- **Work request**: Everything in the entries below must be output exactly, apart from the pictures.
* * * * * * * * *
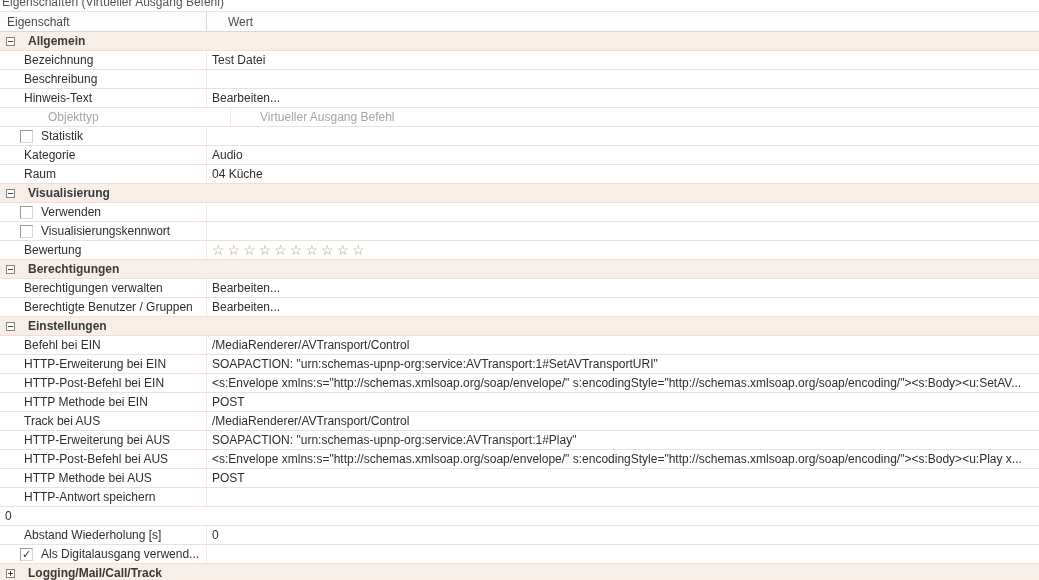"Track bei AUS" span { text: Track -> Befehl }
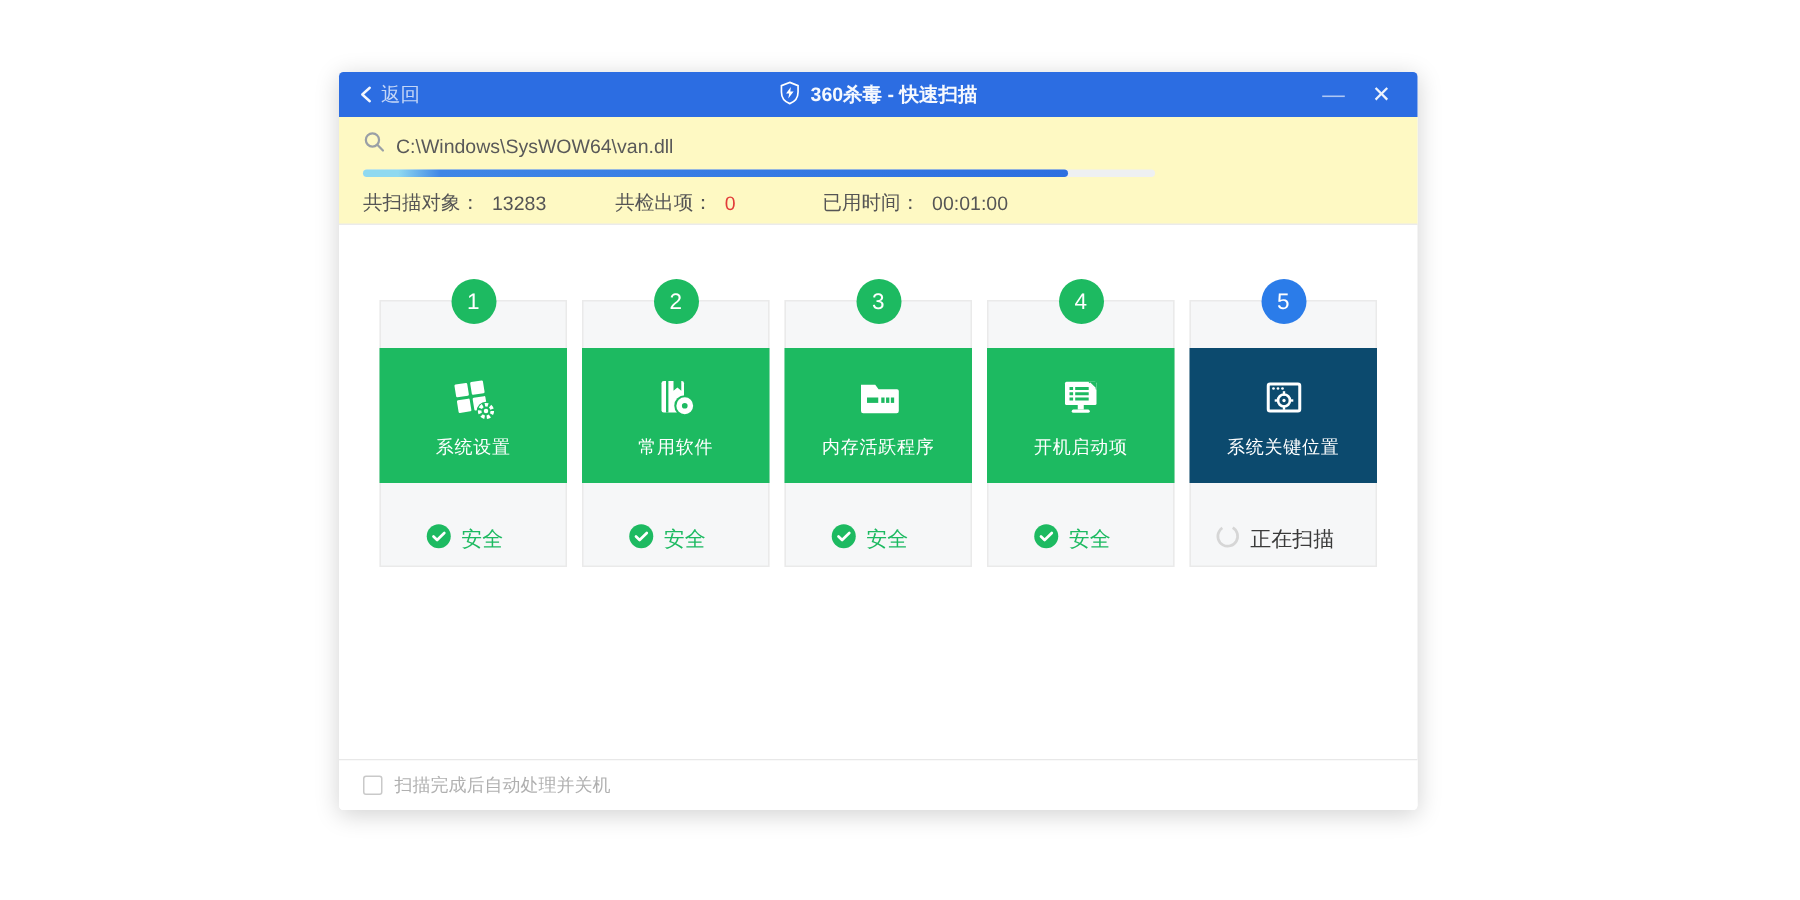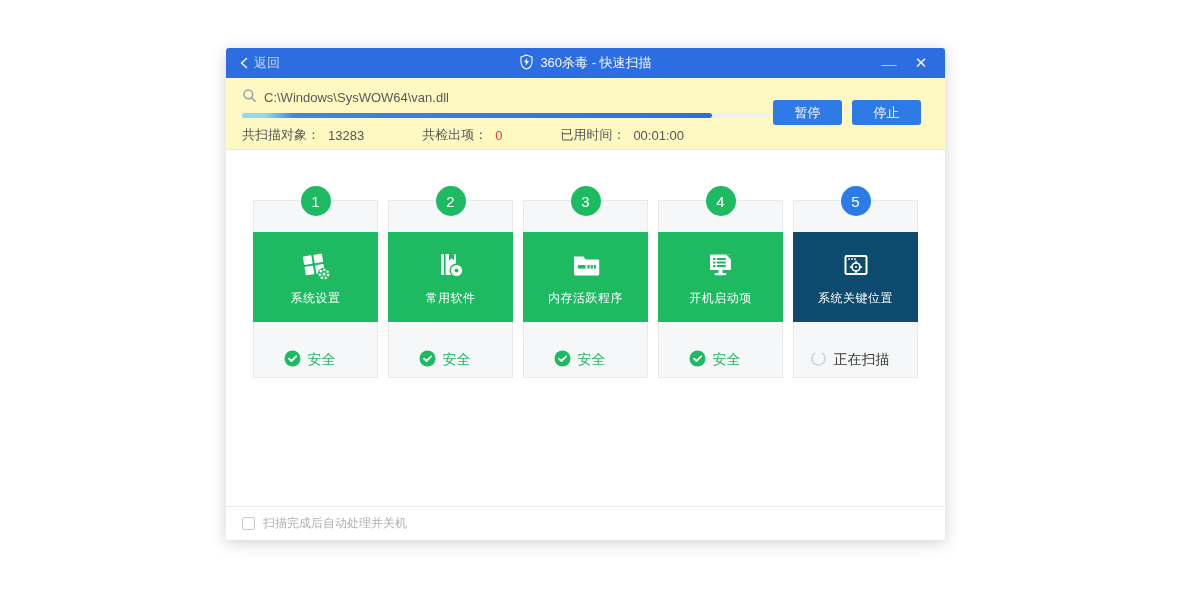"360杀毒 - 快速扫描" .title-text { font-weight: none -> bold }
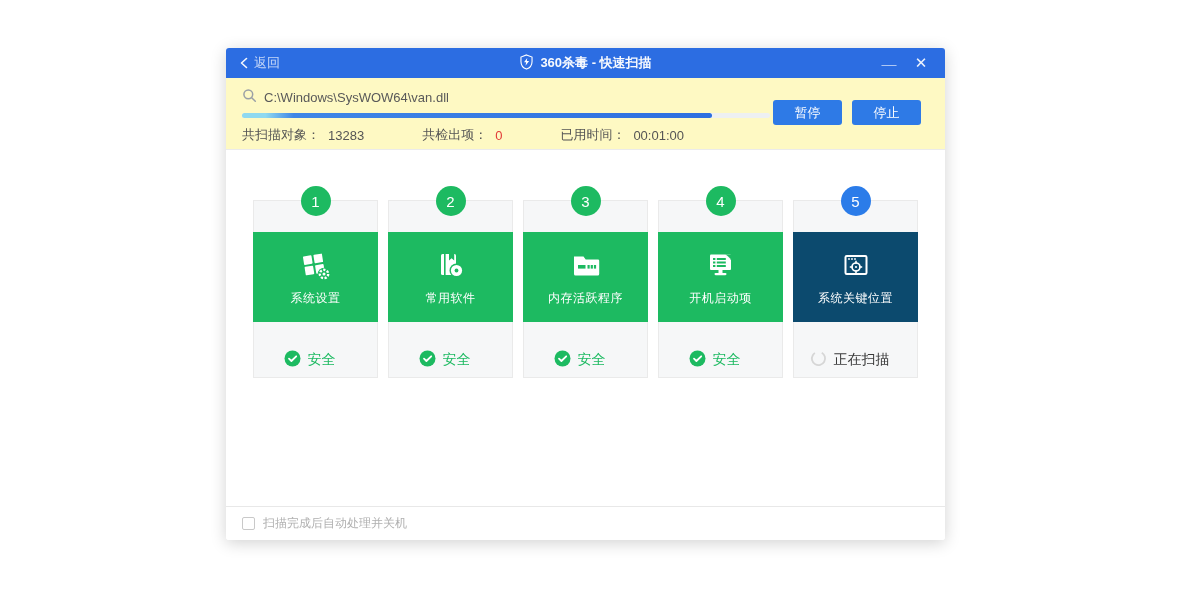"暂停" div.header-buttons { html: <div> <button>暂停</button> <button>停止</button> </div> -> none }
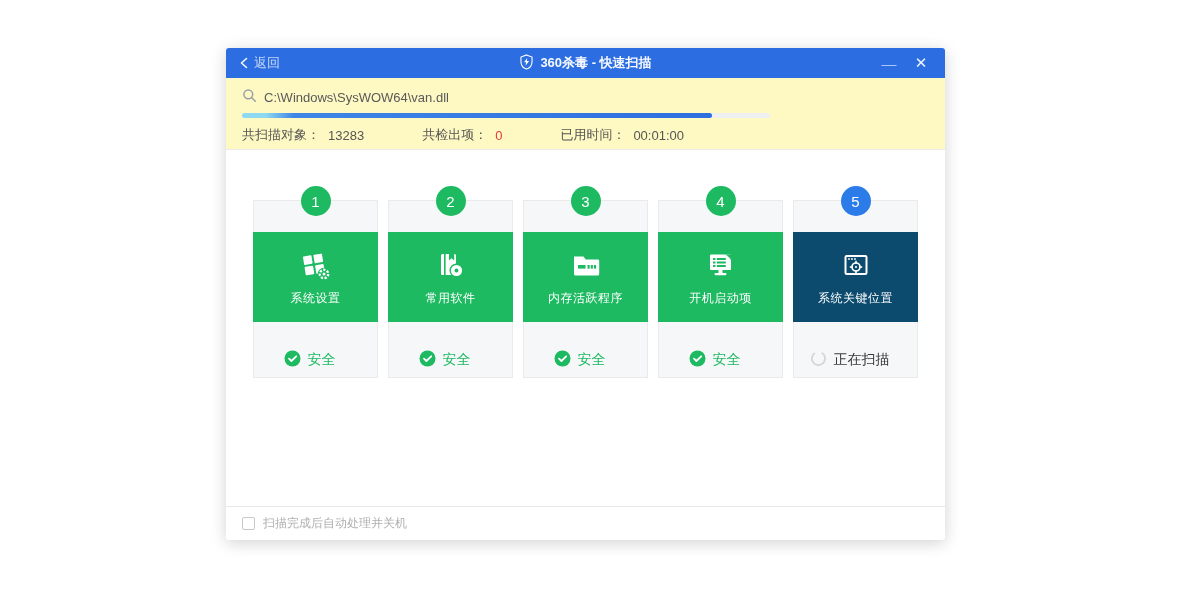"共检出项：" .gap2 { margin-left: 12px -> none }
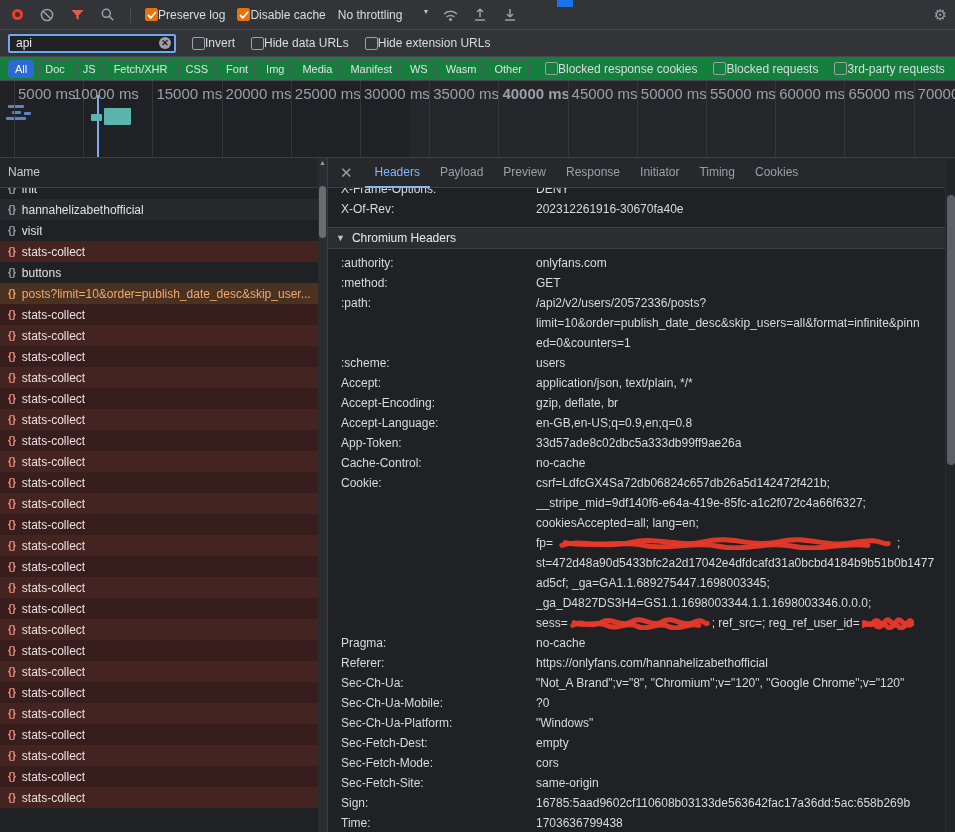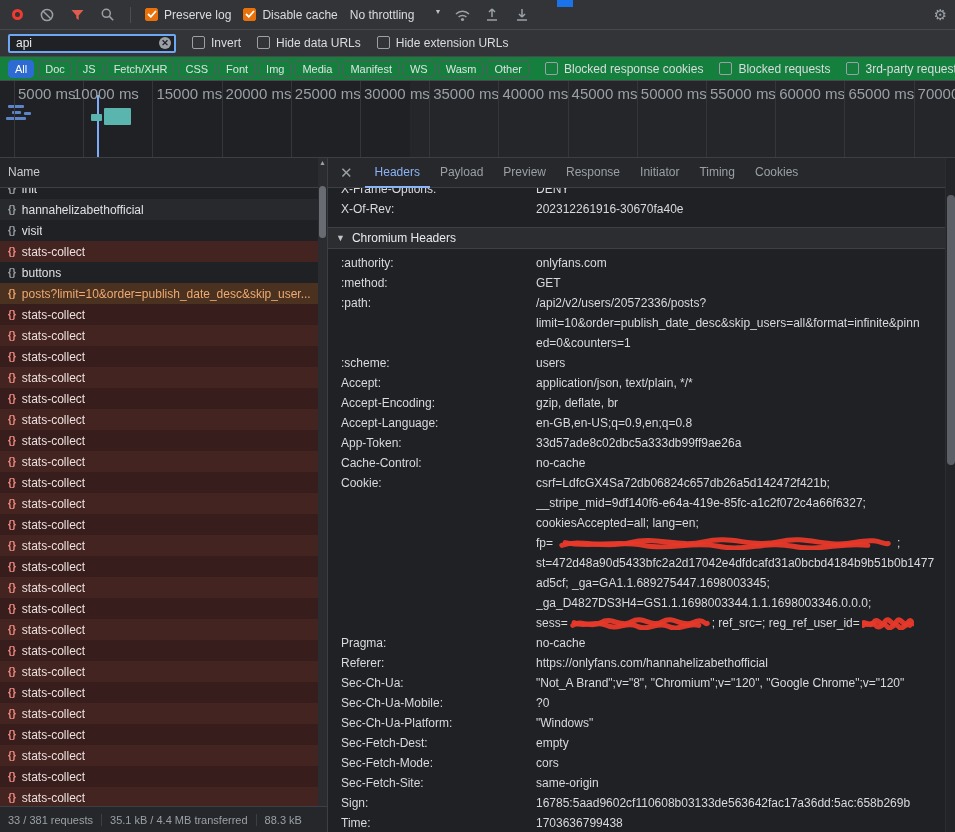"Preserve log" .check { align-items: flex-start -> center; gap: 6px -> 0 }
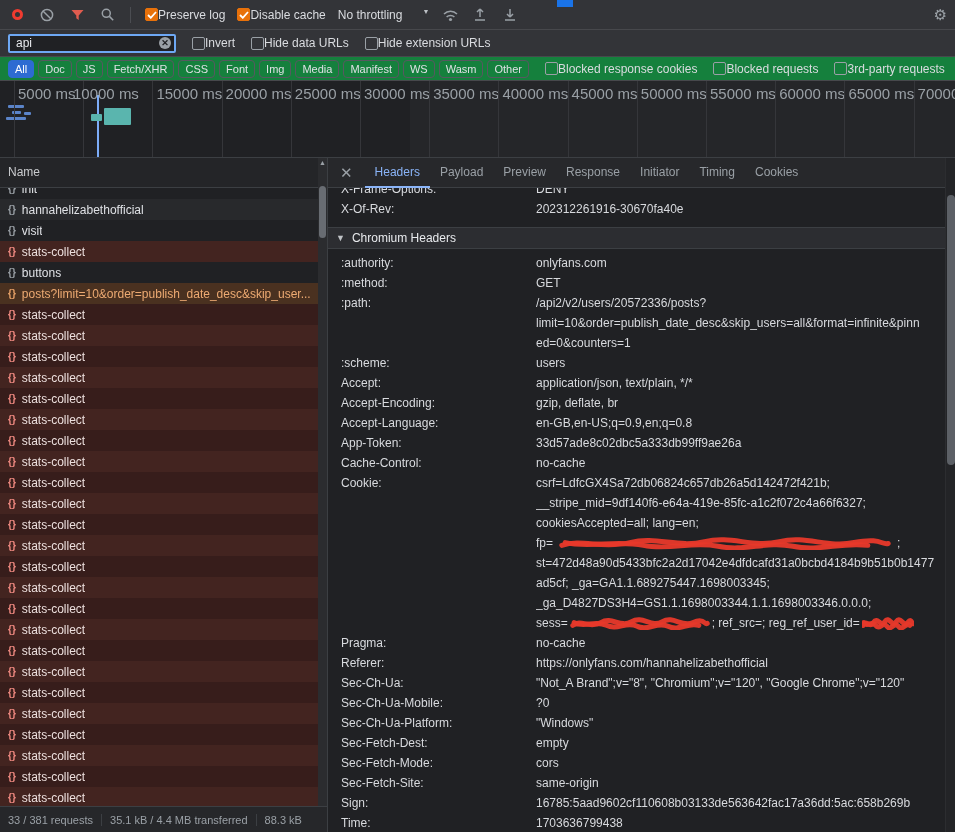"40000 ms" span.tl-label { font-weight: none -> bold }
* * * * * * * * *
- **Output below**:
"Track bei AUS" span { text: Track -> Befehl }
"360杀毒 - 快速扫描" .title-text { font-weight: none -> bold }
"暂停" div.header-buttons { html: <div> <button>暂停</button> <button>停止</button> </div> -> none }
"共检出项：" .gap2 { margin-left: 12px -> none }
"Preserve log" .check { align-items: flex-start -> center; gap: 6px -> 0 }
"40000 ms" span.tl-label { font-weight: none -> bold }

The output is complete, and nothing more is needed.